Termina o acordo com o Fundo Monetário Internacional (FMI), mas não o compromisso com a seriedade financeira, prometeram o presidente Luiz Inácio Lula da Silva e o ministro da Fazenda, Antonio Palocci, ao anunciarem que o programa negociado com a instituição não será renovado a partir de 1.º de abril. Com essa decisão o governo quis demonstrar sua confiança no vigor da economia brasileira e, acima de tudo, na sua própria capacidade de manter as linhas fundamentais da política econômica. A decisão foi apoiada publicamente pela diretoria do FMI, elogiada pelo secretário do Tesouro americano, John Snow, e aplaudida quase sem ressalvas por empresários, sindicalistas, operadores do mercado financeiro e analistas da economia. Foi uma decisão difícil, adiada até o último instante e não sem riscos, apesar da melhora de vários indicadores importantes da economia brasileira.

A cena internacional é bem menos favorável que no ano passado, com maiores pressões inflacionárias, juros em alta nos Estados Unidos e maior incerteza quanto ao crescimento da economia global. Por isso, não há dúvida alguma de que seria muito mais cômodo para o governo manter o aval do FMI. Mas, apesar disso, o governo resolveu dispensá-lo e enfrentar os mercados com as próprias forças e com a credibilidade acumulada em dois anos de resultados satisfatórios, "geralmente além das expectativas", como disse o diretor-gerente do Fundo, Rodrigo de Rato.

O governo dispõe de pelo menos dois argumentos ponderáveis a favor da sua resolução. O Brasil mantém neste ano um sólido superávit comercial, as transações correntes continuam positivas e o mercado financeiro é receptivo, de novo, tanto ao governo quanto ao setor privado. Com a inflação em nível tolerável e a continuação do ajuste das contas públicas, o País, tecnicamente, não precisa do apoio do FMI.

O segundo argumento envolve fatores menos tangíveis. Com base no desempenho conhecido até agora, o governo, dizem alguns, poderá reforçar sua credibilidade se mostrar segurança bastante para caminhar por seus meios. Em algum momento o Brasil teria de estar maduro para enfrentar o mundo sem auxílio do Fundo e o governo julgou que esta é uma boa ocasião para isso, visto que sempre haverá algum risco no cenário externo.

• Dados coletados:
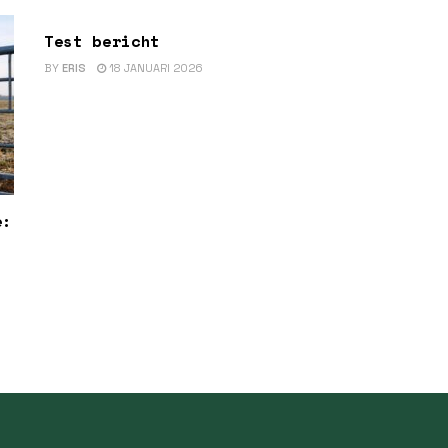
Test bericht
BY
ERIS
18 JANUARI 2026
e:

• Partes do exercício:
a) Diga se cada afirmação abaixo concorda com o texto sobre o fim do acordo com o FMI, respondendo sim ou não e citando literalmente as palavras do texto que decidem a resposta.
(i) O programa negociado com o FMI não será renovado a partir de 1.º de abril.
(ii) A diretoria do FMI criticou publicamente a decisão do governo.
(iii) A cena internacional está mais favorável que no ano passado.
b) Responda com base no texto sobre o fim do acordo com o FMI:
(i) Quem é o ministro da Fazenda mencionado?
(ii) Quem é o diretor-gerente do Fundo citado?
(iii) Em quantos anos de resultados satisfatórios o governo acumulou credibilidade?
c) Por favor, escreva a continuação do texto sobre o fim do acordo com o FMI a partir do ponto em que ele termina.
Os dados não têm relação com o texto sobre o fim do acordo com o FMI.

• Respostas da atividade:
a)
(i) Sim: "o programa negociado com a instituição não será renovado a partir de 1.º de abril".
(ii) Não: "A decisão foi apoiada publicamente pela diretoria do FMI".
(iii) Não: "A cena internacional é bem menos favorável que no ano passado".

b)
(i) Antonio Palocci.
(ii) Rodrigo de Rato.
(iii) Em dois anos.

c)
Ao optar pela não renovação do acordo, no entanto, o governo assume um par de riscos importantes. O mais evidente, assinalado por alguns analistas, é o de ter de buscar, novamente, o auxílio do FMI, se as condições internacionais se tornarem muito perigosas. O ministro da Fazenda tem a garantia de que os dirigentes do FMI atenderão rapidamente um pedido de auxílio do Brasil, se for necessário.

Por não afastar essa hipótese, o governo brasileiro tem defendido a criação de um mecanismo de apoio preventivo, que a instituição possa oferecer sem muita exigência a países com políticas comprovadamente sérias. Esse tema permanece em discussão. Nas condições atuais, é difícil prever qual será o custo para o Brasil, em termos de imagem, se o governo tiver de recorrer novamente, em pouco tempo, ao apoio do FMI.

O outro risco é interno. Este governo, como o anterior, sempre assumiu a responsabilidade pelas metas acordadas com o Fundo. Apesar disso, o acordo tem funcionado como um anteparo político: o compromisso é um dado e isso ajuda a neutralizar pressões por uma política mais frouxa.

Agora o governo perde esse anteparo. Fica mais exposto a cobranças de políticas permissivas, que poderão partir tanto de grupos de esquerda quanto de setores empresariais ansiosos por uma política menos severa. Quanto aos grupos de esquerda, o governo espera que arrefeçam suas cobranças com o fim do acordo com o FMI. Quanto aos setores empresariais, é no mínimo ambíguo, para citar só um exemplo, o comentário do presidente da Fiesp, Paulo Skaf, a respeito do que poderá ser o receituário econômico pós-FMI.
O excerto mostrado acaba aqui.